From Right to Left: Terry Spahr (Executive Director at Earth Overshoot); Maureen Cohen Harrington (Special Projects Manager at Having Kids); Dr. Karen Shragg (Naturalist and Children's Book Author); Dr. Sarah Bexell (Clinical Associate Professor at the University of Denver); Willow Phelps (Climate Activist).
In the United States, having multiple children is the foundation of an idealistic American lifestyle. While three kids playing in the back of a Suburban may be the most poignant depiction of the American dream, scientists and climate advocates suggest that our earth cannot support the upward trend of human population growth.
On April 9th, Sustainable GW hosted the forum Tackling the Population Taboo: Creating a Sustainable Future for Children, aimed at reorienting the conversation on children, population growth, and family planning. From stigma or shame to empowerment, freedom, and bodily autonomy. Participants learned about how current population trends place extreme ecological demands on our planet, and that the Earth is not equipped to support a population that is estimated to grow to eight billion in the coming years.

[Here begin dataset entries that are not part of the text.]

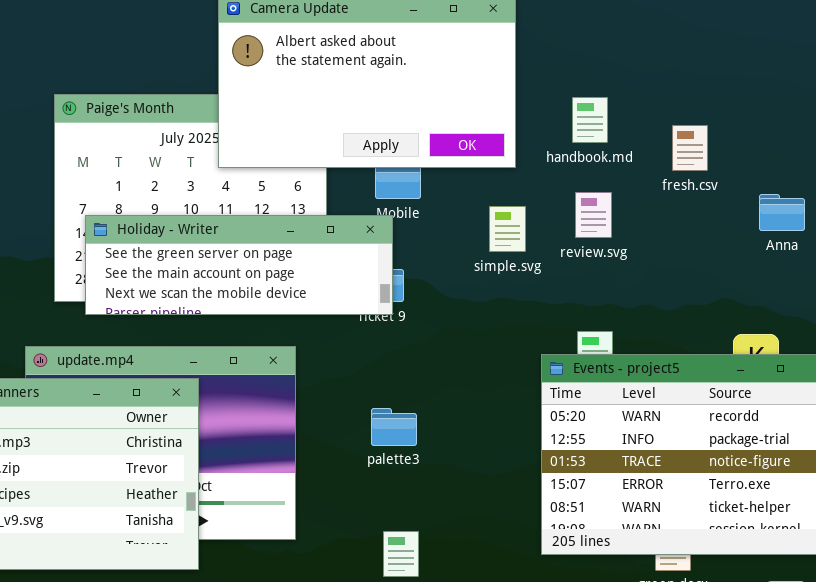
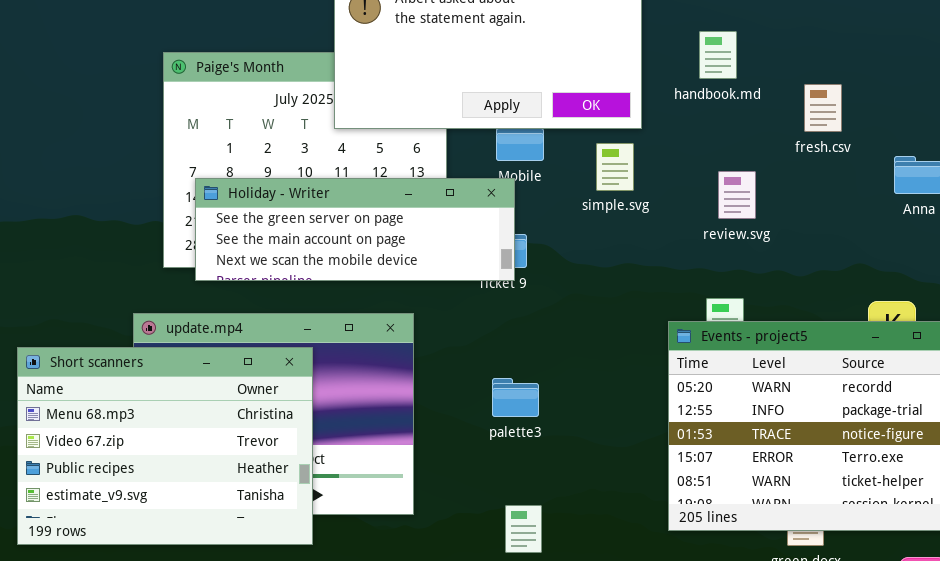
handbook.md: [572,97,608,143] -> [699,31,737,79], moved
review.svg: [575,192,612,238] -> [718,171,756,219], moved
simple.svg: [489,206,526,252] -> [596,143,634,191], moved

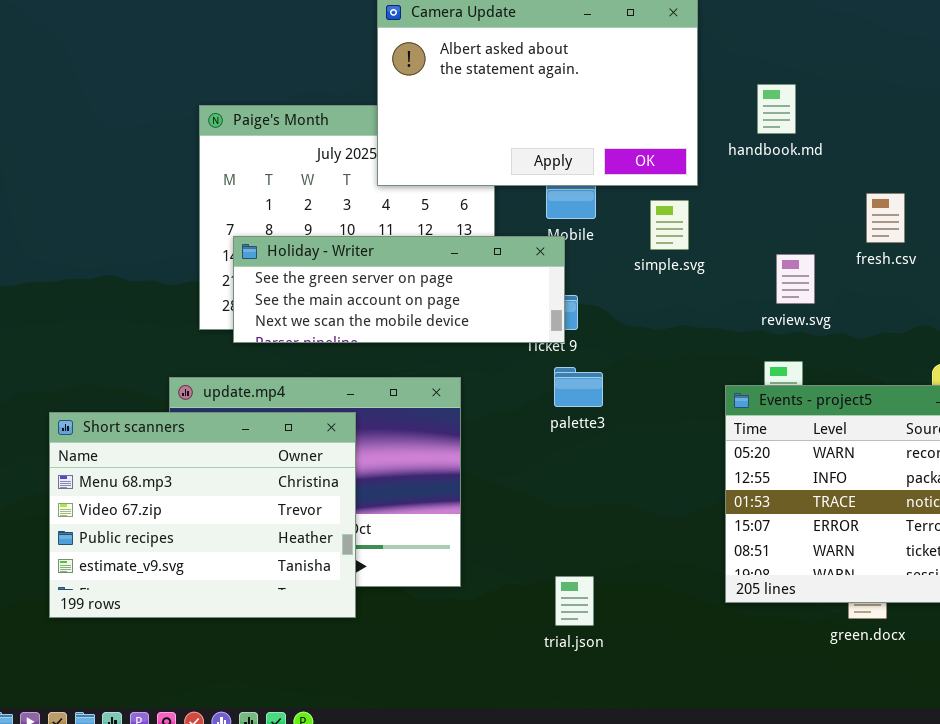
fresh.csv: [804,84,842,132] -> [866,193,905,243], moved
review.svg: [718,171,756,219] -> [776,254,815,304], moved
palette3: [492,378,539,417] -> [554,367,603,407], moved

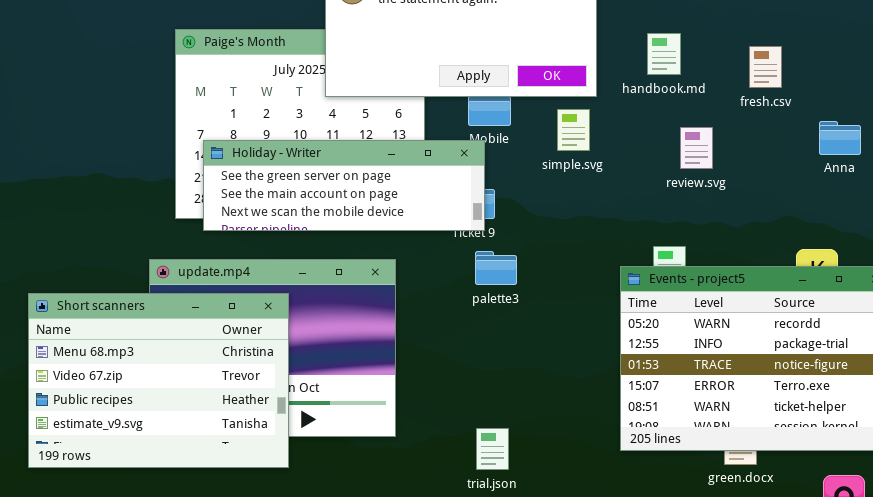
handbook.md: [757,84,796,134] -> [647,33,681,75], moved
fresh.csv: [866,193,905,243] -> [749,46,782,88], moved
review.svg: [776,254,815,304] -> [680,127,713,169], moved
Short scanners: [49,412,356,618] -> [28,293,289,468], moved

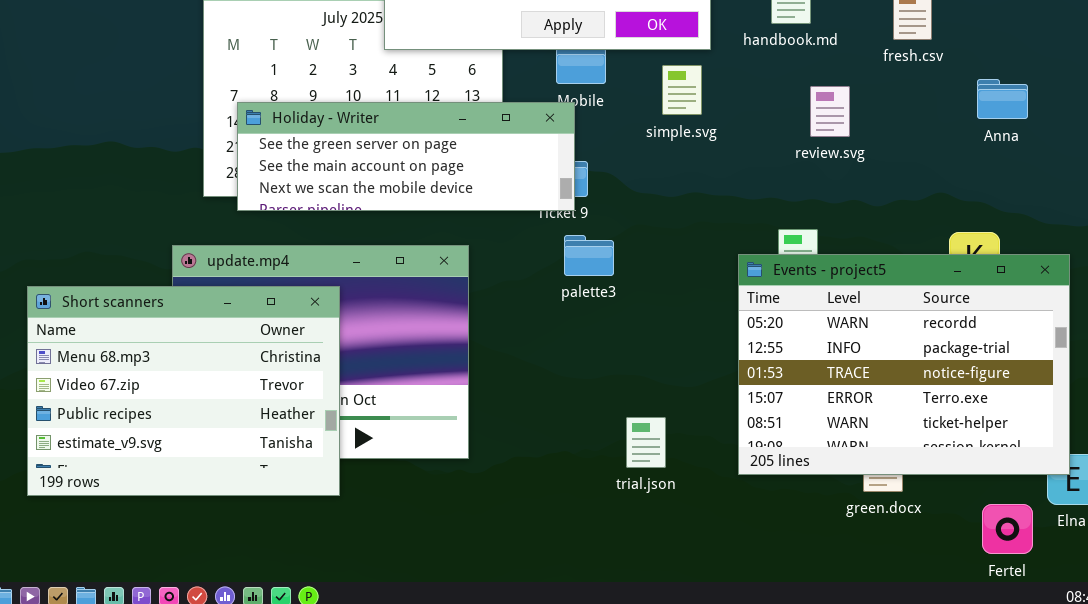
trial.json: [476,428,509,470] -> [626,417,666,468], moved

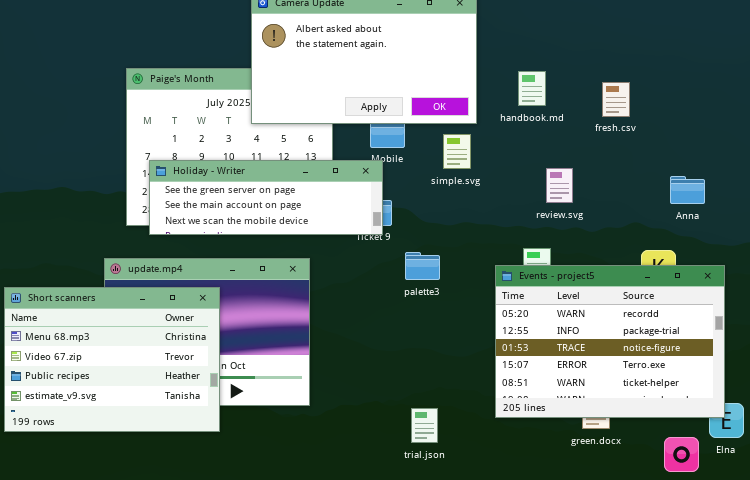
Anna: [977,79,1028,119] -> [670,176,705,204], moved
review.svg: [810,86,850,137] -> [546,168,573,203], moved
palette3: [564,235,614,276] -> [405,252,440,280], moved
trial.json: [626,417,666,468] -> [411,408,438,443], moved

The conference was organized by Having Kids, an organization that believes that all children deserve a fair and sustainable world. The organization hopes that by having more conversations about how population growth adversely affects the planet, individuals will see the benefits of investing more per child and developing more sustainable family planning practices.
Speakers at the population forum included activists, academics, researchers, and practitioners studying the impacts of population growth on the environment and how family planning can be the answer to the issues facing our planet. Speakers concluded that behavior change and reframing the conversation about population growth from control to choice was necessary in order for messaging to be compelling, and to dispel stigma about compulsory family planning. Participants also agreed that normalizing one child families or opting not to have kids is similarly important.
Effective family planning is the most comprehensive way to address the environmental impact of a growing population and in the best interest of kids, animals, and the environment. Family planning means access to birth control for both men and women, and access to general healthcare. Family planning isn’t just distribution of condoms or access to the pill, but education so women can pursue careers outside of the home or healthcare so fear of children dying isn’t a factor equated when couples choose to have another child.
The forum encouraged a nuanced approach to what can be a sensitive topic, understanding the education, cultural or financial barriers can inhibit individuals from making empowered reproductive choices, and that objective scientific messaging should only be disseminated from a compassionate or non judgemental perspective.